American officials have been cautious about how to aid Egypt’s volatile political transition, and at times Egypt has been cautious about taking U.S. money. Mohamed Morsi was sworn in as the country’s first freely elected president on June 30, leaving questions about how the Muslim Brotherhood leader would relate to the United States.
But Morsi has said that his first priority is to revive the economy, and he has appeared to welcome assistance from the United States and the International Monetary Fund, both of which are controversial in Egypt. IMF Managing Director Christine Lagarde was in Cairo last month for negotiations with Morsi, who has requested a $4.8 billion loan package from the international body. He has also sought support from China and oil-rich Gulf countries.

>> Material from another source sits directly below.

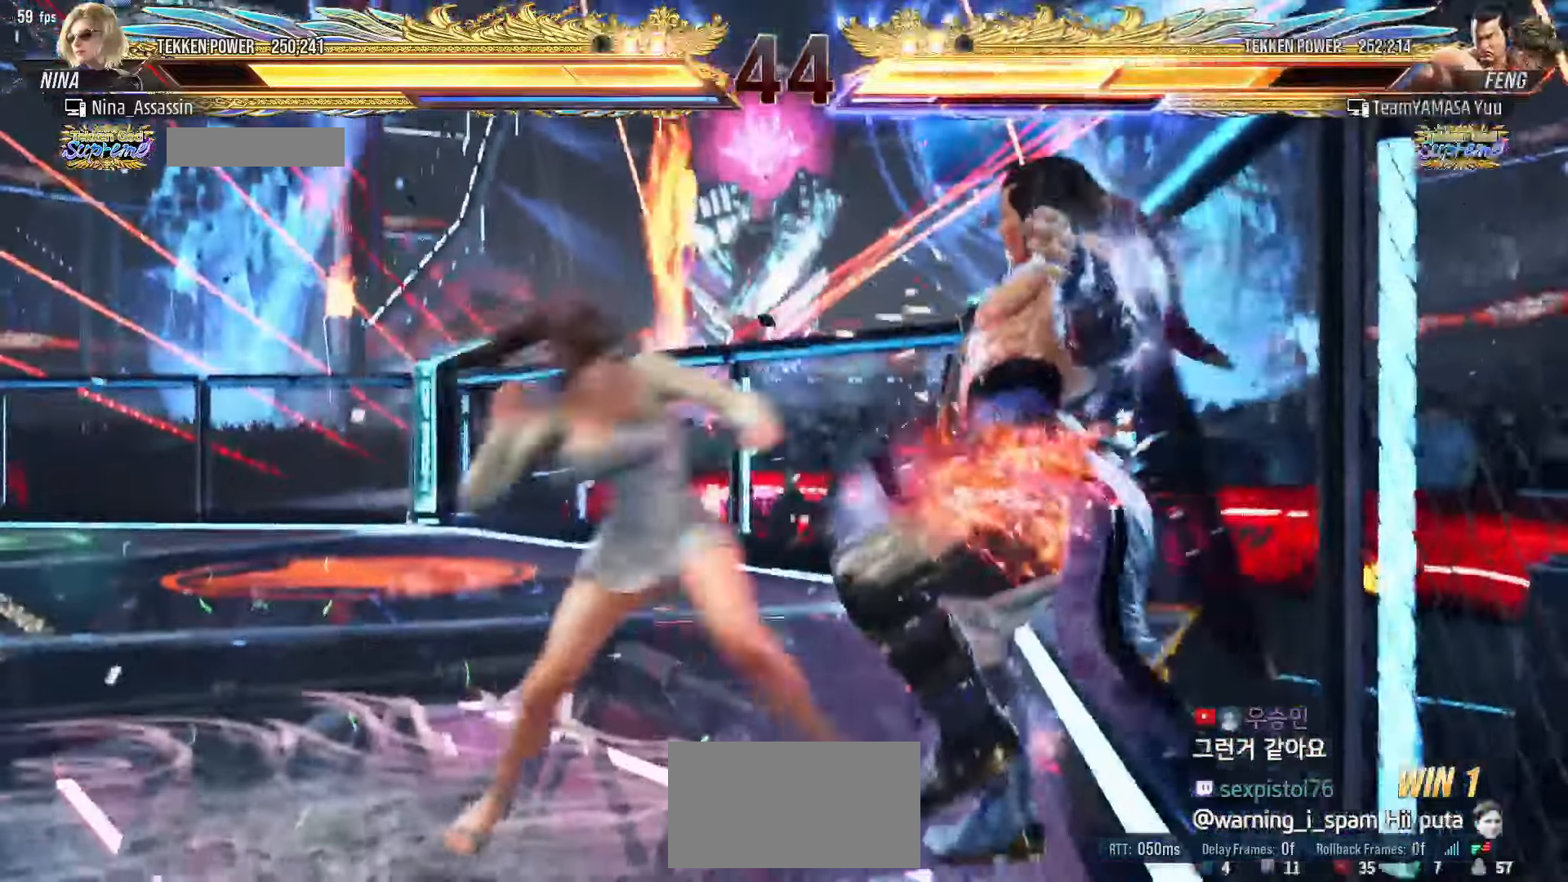
Gameplay with a controller (arcade stick); each line is a JSON object with the inputs held at the frame after it. "events" lists button and stick changes between this image and that frame as [ms after this image, input, new state], when the widget could be followed in between. Not read: L3 R3.
{"buttons": [], "left_stick": "center", "events": [[384, "CIRCLE", "down"], [384, "SQUARE", "down"], [434, "CIRCLE", "up"], [434, "SQUARE", "up"]]}
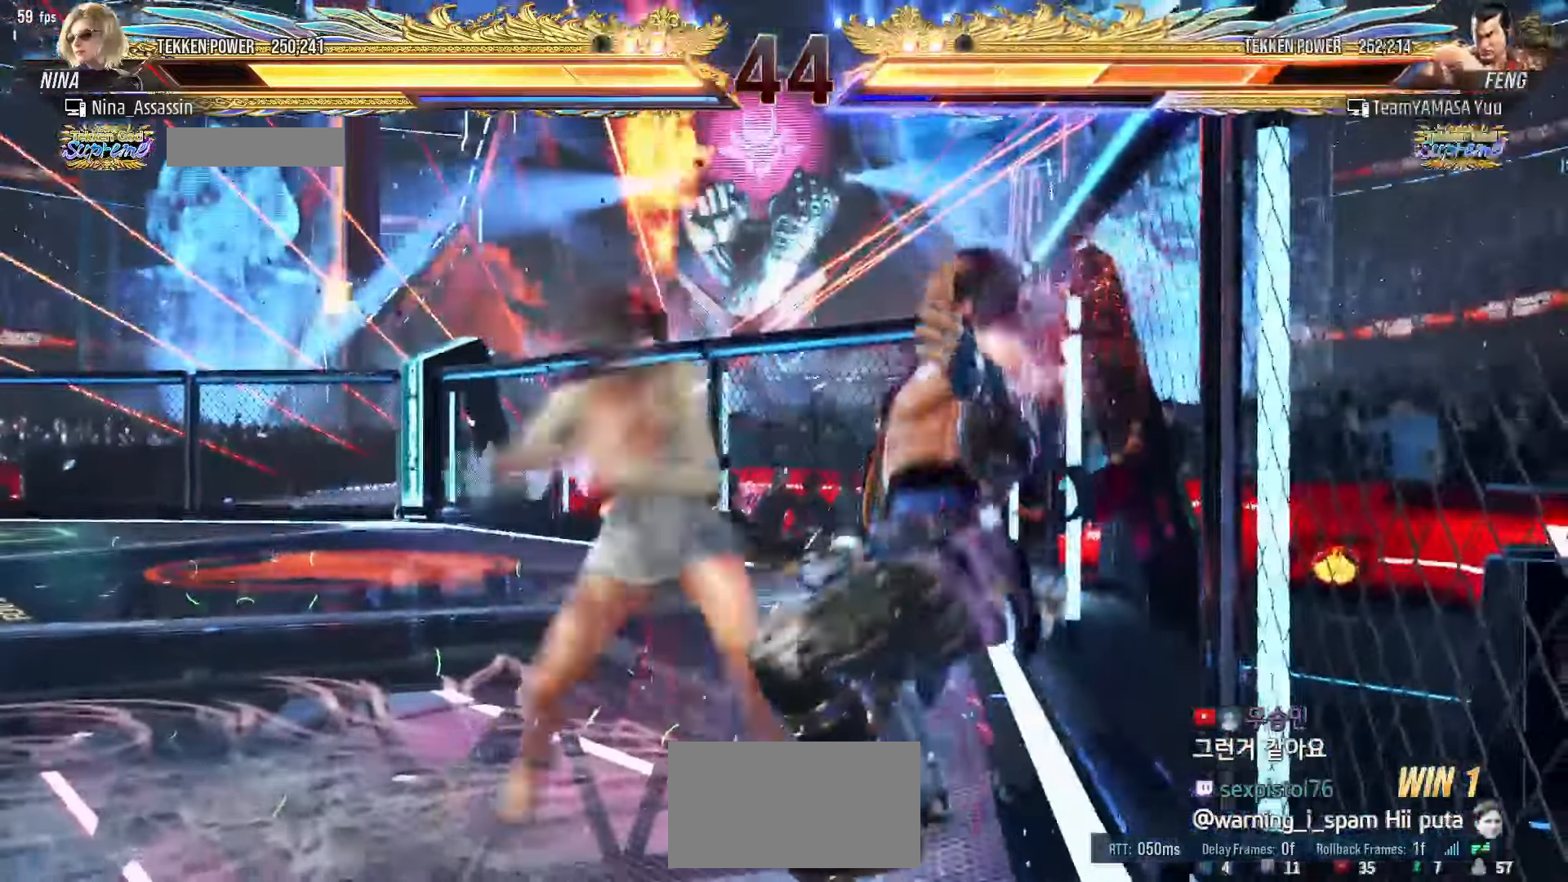
{"buttons": [], "left_stick": "center", "events": [[34, "TRIANGLE", "down"], [100, "TRIANGLE", "up"], [167, "TRIANGLE", "down"], [217, "TRIANGLE", "up"], [267, "TRIANGLE", "down"], [317, "TRIANGLE", "up"]]}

The American delegation that arrived in Egypt last week has been working to send more help, while encouraging Egypt to enact market liberalizations and other measures that would make it easier to do business in the country.
“The United States is working to help relieve Egypt of part of its immediate fiscal and balance-of-payments pressure in support of the Egyptian government’s own, home-grown reform plan,” Undersecretary of State Robert D. Hormats said in a speech at the American Chamber of Commerce in Egypt last week after meeting with Egyptian officials.
Hormats said that the U.S. government was offering $250 million in loan guarantees for small and medium-sized businesses, and at least an additional $219 million for loans and other investments in small businesses. Much of the money for the U.S. debt-relief package would come from funds that had previously been allocated for aid to Egypt and Afghanistan but were not spent.
Much of the U.S. non-military aid destined for Egypt was put on hold after the January and February 2011 protests that toppled Mubarak, especially after the cabinet minister responsible for international aid and investment pushed for the prosecution of employees of several non-governmental organizations funded by the United States. But the Morsi government has replaced her, and American officials say that her successor appears to be more receptive to American aid.
The Obama administration had previously committed to relieving $1 billion of the $3.2 billion that Egypt owes the United States, though Egypt has sought to eliminate all of it. With both sides trying to bolster Egypt’s economy and ease its transition to democracy, a U.S. trade delegation is set to arrive at the end of the week with representatives from more than 40 American companies considering investments in the country.